S14
Putative proteins encoded by contigs that have been sequenced in the course of
Arabidopsis genome project were analysed using iterative sequence similarity
search, feature prediction, and domain dissection. Arabidopsis proteins are
highly conserved in evolution, with ~70% of proteins matching sequences from
taxa other than higher plants. The annotation framework based on natural
taxonomy of proteins was applied to Arabidopsis proteins, allowing completely
automated and highly accurate assignment of function for ~35% of these matches.
For almost equal number of matches, at least general biochemical function could
be predicted by interactive analysis. Small number of exon misassemblies was
detected as well as relatively large number of misannotations (errors of
filtering, errors of domain assignment, and errors of ortholog definition).
Taxonomic distribution of the plant-related sequences in the database was
analysed. Of particular interest is the comparison to Synechocystis sp. Among
the Arabidopsis proteins that have a bacterial ortholog, about 50% have a
Synechocystis sequence as the best bacterial match.
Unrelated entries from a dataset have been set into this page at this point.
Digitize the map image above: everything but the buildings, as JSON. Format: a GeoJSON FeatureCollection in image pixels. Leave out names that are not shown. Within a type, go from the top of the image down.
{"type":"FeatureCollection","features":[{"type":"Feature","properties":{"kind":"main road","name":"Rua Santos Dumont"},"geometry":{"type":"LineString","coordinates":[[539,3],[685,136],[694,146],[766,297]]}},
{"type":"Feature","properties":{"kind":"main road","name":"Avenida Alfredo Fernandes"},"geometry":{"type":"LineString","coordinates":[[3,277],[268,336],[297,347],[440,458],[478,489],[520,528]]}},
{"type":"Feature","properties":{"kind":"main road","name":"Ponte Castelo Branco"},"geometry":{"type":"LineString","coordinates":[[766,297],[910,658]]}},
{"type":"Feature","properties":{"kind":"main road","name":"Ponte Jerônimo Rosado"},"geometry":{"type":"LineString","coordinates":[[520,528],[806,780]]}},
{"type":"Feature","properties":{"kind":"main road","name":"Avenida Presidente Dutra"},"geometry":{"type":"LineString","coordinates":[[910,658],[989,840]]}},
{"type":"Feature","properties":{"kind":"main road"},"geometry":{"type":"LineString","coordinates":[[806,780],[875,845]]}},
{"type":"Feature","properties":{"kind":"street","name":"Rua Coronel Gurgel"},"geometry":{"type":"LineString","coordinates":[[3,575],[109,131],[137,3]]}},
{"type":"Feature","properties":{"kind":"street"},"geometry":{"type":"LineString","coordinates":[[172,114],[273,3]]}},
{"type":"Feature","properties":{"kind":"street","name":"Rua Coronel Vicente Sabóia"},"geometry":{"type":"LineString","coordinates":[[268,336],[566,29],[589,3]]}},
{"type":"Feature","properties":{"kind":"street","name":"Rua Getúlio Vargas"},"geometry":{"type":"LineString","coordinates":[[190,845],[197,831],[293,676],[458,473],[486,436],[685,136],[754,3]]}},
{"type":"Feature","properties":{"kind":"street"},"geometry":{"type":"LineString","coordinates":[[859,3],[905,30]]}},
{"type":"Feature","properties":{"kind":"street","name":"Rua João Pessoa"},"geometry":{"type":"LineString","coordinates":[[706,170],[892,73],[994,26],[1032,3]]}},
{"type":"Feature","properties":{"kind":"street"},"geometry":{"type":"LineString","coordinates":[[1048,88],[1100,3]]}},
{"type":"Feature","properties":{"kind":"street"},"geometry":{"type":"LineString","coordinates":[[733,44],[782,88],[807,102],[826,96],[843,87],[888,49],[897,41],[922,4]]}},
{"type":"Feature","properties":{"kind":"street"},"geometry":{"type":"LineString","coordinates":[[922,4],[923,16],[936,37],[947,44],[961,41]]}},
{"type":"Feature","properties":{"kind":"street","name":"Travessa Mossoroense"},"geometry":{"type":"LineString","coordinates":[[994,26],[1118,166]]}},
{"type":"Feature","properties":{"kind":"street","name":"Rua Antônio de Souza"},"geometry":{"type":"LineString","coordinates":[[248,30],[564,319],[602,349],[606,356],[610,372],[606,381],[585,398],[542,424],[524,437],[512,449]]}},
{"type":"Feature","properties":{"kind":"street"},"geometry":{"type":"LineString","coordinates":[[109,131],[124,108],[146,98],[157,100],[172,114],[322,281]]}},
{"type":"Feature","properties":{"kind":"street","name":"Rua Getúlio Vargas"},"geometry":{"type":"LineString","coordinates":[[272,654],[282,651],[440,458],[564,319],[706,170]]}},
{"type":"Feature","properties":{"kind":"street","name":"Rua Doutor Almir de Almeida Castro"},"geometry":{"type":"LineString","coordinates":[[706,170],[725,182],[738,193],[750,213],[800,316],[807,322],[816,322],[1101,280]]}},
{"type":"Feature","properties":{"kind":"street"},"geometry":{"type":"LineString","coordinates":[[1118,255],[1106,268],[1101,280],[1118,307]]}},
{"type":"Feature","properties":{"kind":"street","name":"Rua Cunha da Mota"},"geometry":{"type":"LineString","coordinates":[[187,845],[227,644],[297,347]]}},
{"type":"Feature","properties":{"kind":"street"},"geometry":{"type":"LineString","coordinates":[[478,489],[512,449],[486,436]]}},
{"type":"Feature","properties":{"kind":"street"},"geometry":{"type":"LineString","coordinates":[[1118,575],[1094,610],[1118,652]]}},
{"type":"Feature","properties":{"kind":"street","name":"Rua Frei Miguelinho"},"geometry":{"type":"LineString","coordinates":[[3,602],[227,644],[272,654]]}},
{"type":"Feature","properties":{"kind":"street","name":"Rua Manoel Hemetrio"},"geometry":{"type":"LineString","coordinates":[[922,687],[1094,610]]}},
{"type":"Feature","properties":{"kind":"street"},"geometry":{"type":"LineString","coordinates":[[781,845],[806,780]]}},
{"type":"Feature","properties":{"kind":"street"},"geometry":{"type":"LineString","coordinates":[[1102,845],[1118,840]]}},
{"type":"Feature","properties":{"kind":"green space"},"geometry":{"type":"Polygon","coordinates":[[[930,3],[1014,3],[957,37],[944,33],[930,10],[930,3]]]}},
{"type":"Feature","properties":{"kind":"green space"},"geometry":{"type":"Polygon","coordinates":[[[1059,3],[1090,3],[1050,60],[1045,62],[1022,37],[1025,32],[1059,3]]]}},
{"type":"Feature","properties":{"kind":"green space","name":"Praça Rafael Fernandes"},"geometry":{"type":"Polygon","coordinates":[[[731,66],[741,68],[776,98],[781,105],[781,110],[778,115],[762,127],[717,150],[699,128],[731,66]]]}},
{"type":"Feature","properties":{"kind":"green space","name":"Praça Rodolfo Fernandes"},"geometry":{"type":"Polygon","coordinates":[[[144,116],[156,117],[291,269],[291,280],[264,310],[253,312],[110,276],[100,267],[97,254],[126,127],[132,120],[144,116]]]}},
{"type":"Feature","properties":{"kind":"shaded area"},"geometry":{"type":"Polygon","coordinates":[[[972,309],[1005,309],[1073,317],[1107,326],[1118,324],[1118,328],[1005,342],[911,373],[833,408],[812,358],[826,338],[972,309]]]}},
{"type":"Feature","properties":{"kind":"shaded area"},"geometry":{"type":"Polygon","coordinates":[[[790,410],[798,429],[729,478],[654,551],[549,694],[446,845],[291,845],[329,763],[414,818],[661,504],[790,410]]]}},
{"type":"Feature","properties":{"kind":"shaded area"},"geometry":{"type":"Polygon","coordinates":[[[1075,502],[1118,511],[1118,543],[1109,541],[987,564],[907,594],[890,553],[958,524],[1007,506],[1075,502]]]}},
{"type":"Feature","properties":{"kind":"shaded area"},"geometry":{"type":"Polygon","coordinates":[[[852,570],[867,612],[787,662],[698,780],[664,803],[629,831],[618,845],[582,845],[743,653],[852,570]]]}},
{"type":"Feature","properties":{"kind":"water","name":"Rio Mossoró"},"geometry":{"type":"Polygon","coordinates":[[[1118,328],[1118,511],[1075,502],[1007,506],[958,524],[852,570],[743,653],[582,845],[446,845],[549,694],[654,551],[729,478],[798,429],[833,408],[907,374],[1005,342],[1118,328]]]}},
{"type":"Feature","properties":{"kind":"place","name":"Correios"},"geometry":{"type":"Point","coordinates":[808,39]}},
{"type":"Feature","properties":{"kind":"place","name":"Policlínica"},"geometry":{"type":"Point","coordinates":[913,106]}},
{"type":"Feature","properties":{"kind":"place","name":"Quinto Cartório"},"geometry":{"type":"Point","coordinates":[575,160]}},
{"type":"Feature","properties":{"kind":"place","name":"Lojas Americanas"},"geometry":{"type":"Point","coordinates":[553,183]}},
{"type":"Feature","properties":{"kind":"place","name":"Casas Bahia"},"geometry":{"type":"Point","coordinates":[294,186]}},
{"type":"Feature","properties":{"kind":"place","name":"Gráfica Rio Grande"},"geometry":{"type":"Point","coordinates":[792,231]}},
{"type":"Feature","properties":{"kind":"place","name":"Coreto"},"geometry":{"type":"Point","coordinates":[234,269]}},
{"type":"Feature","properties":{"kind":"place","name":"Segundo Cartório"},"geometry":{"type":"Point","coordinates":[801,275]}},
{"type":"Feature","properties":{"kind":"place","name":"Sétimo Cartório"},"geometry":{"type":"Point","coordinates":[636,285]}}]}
A fraction of those has no
established relation to the chloroplast function, and may represent displacement
of pivotal cellular functions by endosymbiont-derived genes. Interestingly,
high similarities between plant and Synechocystis include such quintessential
signal transduction domains as serine-threonine protein kinases and Toll-like
motifs. Protein families that distinguish plants from animals and fungi, including those
truly unique to plants, as well as dramatically expanded in plants as compared
to other phylae of life, were analyzed and will be discussed in more detail.